Quantum control spectroscopy of molecular photomechanical transducers


The project aims at implementing Quantum Control Spectroscopy (QCS) as a powerful tool to unravel and control the mechanisms which govern the dynamics and yield of ultrafast photoreactions involved in photomechanical or photoelectrical energy transduction at the molecular scale in condensed phase. To this end, we will develop a new research activity combining experimental and theoretical approaches by implementing Vibrational Coherence Spectroscopy (VCS) and Quantum Control (QC), together with state-of-the-art quantum chemistry and molecular trajectory computations.

Within this frame, the present proposal requests financial support for new experimental developments and manpower. A dedicated VCS set-up will be built based on a new laser system producing sub 10-fs, 800-nm and 400-nm laser pulses. VCS will be used to unravel the vibrational dynamics driving ultrafast photoreactions.

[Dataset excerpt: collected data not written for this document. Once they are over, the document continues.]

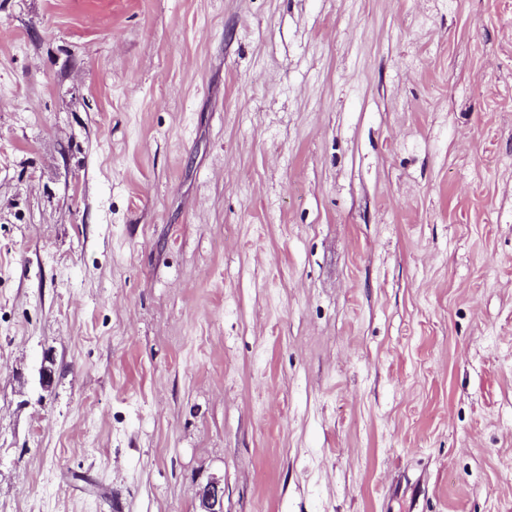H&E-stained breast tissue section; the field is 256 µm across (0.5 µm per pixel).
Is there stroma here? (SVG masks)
Here are the masks:
<instances>
[{
    "label": "stroma",
    "instance_id": "stroma-1",
    "mask_svg": "<svg viewBox=\"0 0 512 512\" xmlns=\"http://www.w3.org/2000/svg\"><path fill=\"white\" fill-rule=\"evenodd\" d=\"M214 477L512 512V0H0V512Z\"/></svg>",
    "mask_w": 512,
    "mask_h": 512
}]
</instances>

Simultaneously, QCS will be implemented by spectro-temporal shaping of the 400-nm excitation pulse to tailor vibrational coherence in specific vibrational modes so as to alter the reactive motion. Following a rational, theory-guided strategy, we will investigate the effect of various simple Quantum Control strategies on the vibrational dynamics and on the quantum yield of ultrafast photoreactions. The approach will first be applied to molecular photo-switches, which exhibit outstanding vibrationally coherent photo-isomerization and are computationally tractable with state-of-the-art theoretical approaches. These photo-switches will thus serve as a model system to understand the mechanisms governing the photoreaction dynamics and yield and to investigate the possibility of controlling coherently the photo-reactive motions.

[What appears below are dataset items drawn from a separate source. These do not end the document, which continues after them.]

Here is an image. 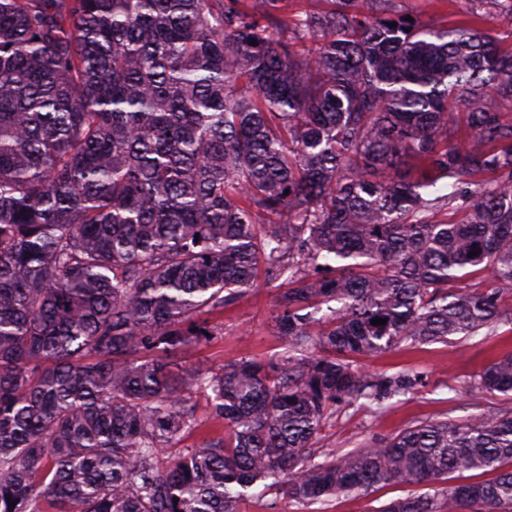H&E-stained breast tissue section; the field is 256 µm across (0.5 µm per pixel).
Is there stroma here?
Returning a JSON list of instances; mask_svg holds the SVG:
<instances>
[{"instance_id":"stroma-1","label":"stroma","mask_w":512,"mask_h":512,"mask_svg":"<svg viewBox=\"0 0 512 512\" xmlns=\"http://www.w3.org/2000/svg\"><path fill=\"white\" fill-rule=\"evenodd\" d=\"M279 291V281L260 277L257 287L245 297L225 306L223 312L209 315L208 324L217 334L186 354V361L211 374L219 372L226 361L263 358L279 351L278 340L267 330ZM509 351L512 328L503 326L494 336L422 346L404 344L364 359L362 365L370 373L412 378L413 388L380 405L364 399L338 405L335 415L322 426L318 445L326 451L344 452L387 441L423 421L459 422L489 411L497 406L498 400L478 390L476 375L493 358ZM428 491L425 485L390 484L331 501L327 512H379L391 500Z\"/></svg>"}]
</instances>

The developments and resulting findings will allow us to apply VCS and possibly quantum control on other ultrafast photoreactions, including photo-isomerization in other systems or ultrafast charge transfer in organic compounds or in proteins. The ambition of the project is to open new routes towards the rational design and/or optical control of molecular systems for photomechanical or photoelectrical conversion.